### What you should do
Every line of the material below should be output exactly as written, with the images skipped.

### Information supplied
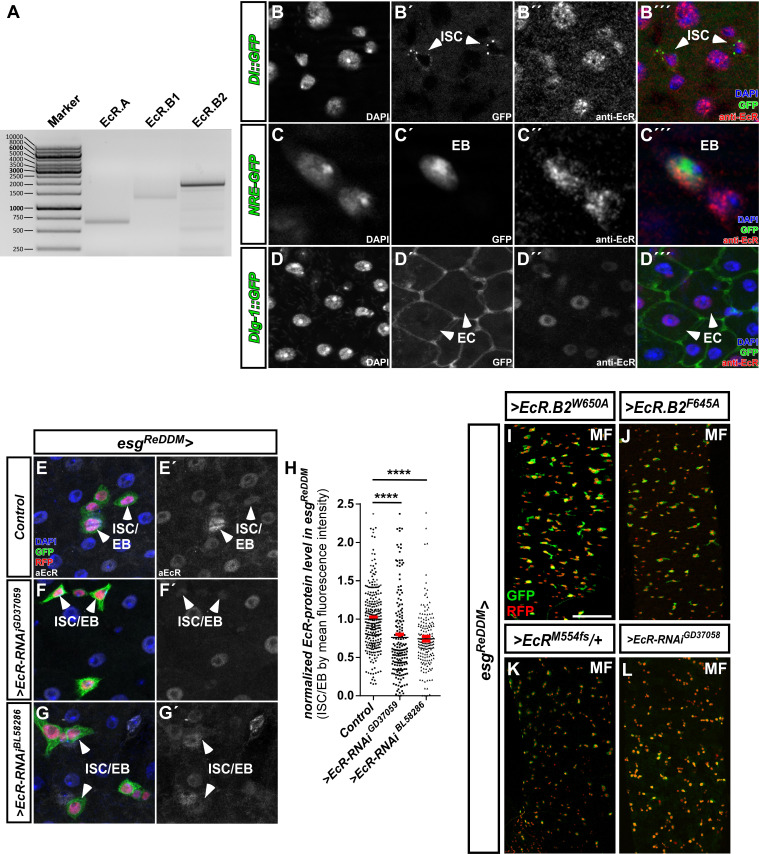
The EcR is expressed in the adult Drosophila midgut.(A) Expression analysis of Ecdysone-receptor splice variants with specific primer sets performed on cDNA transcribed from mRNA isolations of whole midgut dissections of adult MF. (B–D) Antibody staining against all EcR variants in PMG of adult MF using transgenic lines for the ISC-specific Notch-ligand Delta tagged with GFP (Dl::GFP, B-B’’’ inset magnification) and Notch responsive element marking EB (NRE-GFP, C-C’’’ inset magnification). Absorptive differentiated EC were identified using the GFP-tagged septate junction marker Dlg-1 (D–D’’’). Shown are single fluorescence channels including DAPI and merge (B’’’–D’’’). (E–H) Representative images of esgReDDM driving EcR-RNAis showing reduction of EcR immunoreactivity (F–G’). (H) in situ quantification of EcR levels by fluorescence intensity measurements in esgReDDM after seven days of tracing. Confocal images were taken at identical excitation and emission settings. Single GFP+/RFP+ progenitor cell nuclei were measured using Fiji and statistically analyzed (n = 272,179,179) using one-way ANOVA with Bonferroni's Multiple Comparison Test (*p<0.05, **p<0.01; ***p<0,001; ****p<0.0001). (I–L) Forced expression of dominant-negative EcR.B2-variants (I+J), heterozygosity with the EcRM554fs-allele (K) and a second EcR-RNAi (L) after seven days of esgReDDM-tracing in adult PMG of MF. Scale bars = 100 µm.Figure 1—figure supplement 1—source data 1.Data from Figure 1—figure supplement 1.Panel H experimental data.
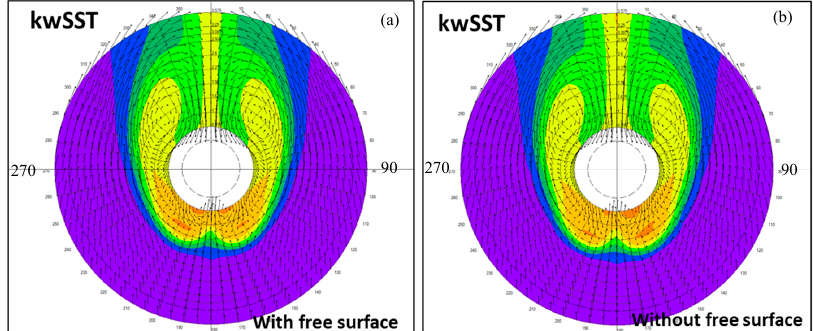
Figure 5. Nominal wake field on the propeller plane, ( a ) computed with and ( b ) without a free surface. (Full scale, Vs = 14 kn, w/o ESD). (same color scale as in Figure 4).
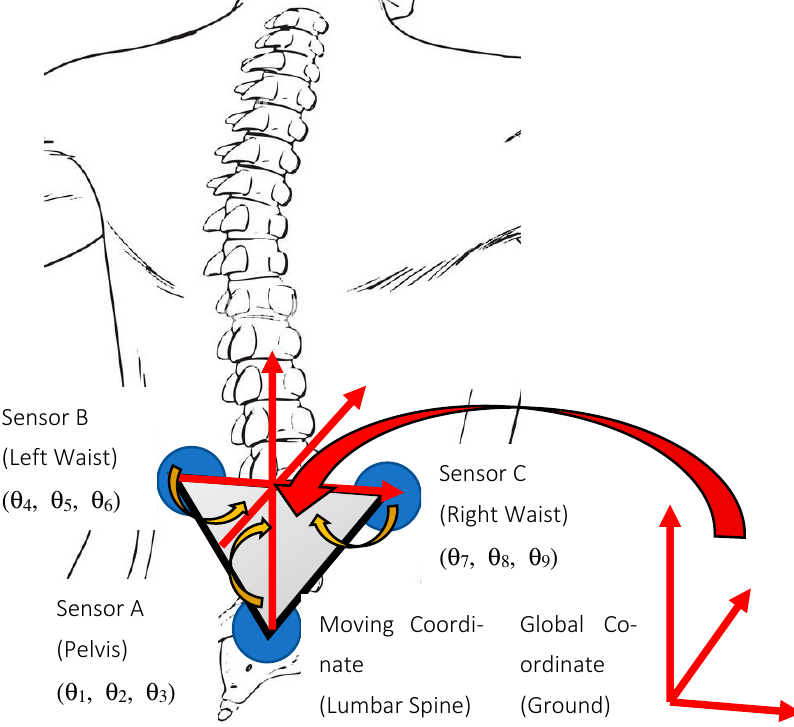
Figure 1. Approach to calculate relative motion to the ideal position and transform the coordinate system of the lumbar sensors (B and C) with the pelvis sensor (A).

### Response to the exercise
The EcR is expressed in the adult Drosophila midgut.(A) Expression analysis of Ecdysone-receptor splice variants with specific primer sets performed on cDNA transcribed from mRNA isolations of whole midgut dissections of adult MF. (B–D) Antibody staining against all EcR variants in PMG of adult MF using transgenic lines for the ISC-specific Notch-ligand Delta tagged with GFP (Dl::GFP, B-B’’’ inset magnification) and Notch responsive element marking EB (NRE-GFP, C-C’’’ inset magnification). Absorptive differentiated EC were identified using the GFP-tagged septate junction marker Dlg-1 (D–D’’’). Shown are single fluorescence channels including DAPI and merge (B’’’–D’’’). (E–H) Representative images of esgReDDM driving EcR-RNAis showing reduction of EcR immunoreactivity (F–G’). (H) in situ quantification of EcR levels by fluorescence intensity measurements in esgReDDM after seven days of tracing. Confocal images were taken at identical excitation and emission settings. Single GFP+/RFP+ progenitor cell nuclei were measured using Fiji and statistically analyzed (n = 272,179,179) using one-way ANOVA with Bonferroni's Multiple Comparison Test (*p<0.05, **p<0.01; ***p<0,001; ****p<0.0001). (I–L) Forced expression of dominant-negative EcR.B2-variants (I+J), heterozygosity with the EcRM554fs-allele (K) and a second EcR-RNAi (L) after seven days of esgReDDM-tracing in adult PMG of MF. Scale bars = 100 µm.Figure 1—figure supplement 1—source data 1.Data from Figure 1—figure supplement 1.Panel H experimental data.
Figure 5. Nominal wake field on the propeller plane, ( a ) computed with and ( b ) without a free surface. (Full scale, Vs = 14 kn, w/o ESD). (same color scale as in Figure 4).
Figure 1. Approach to calculate relative motion to the ideal position and transform the coordinate system of the lumbar sensors (B and C) with the pelvis sensor (A).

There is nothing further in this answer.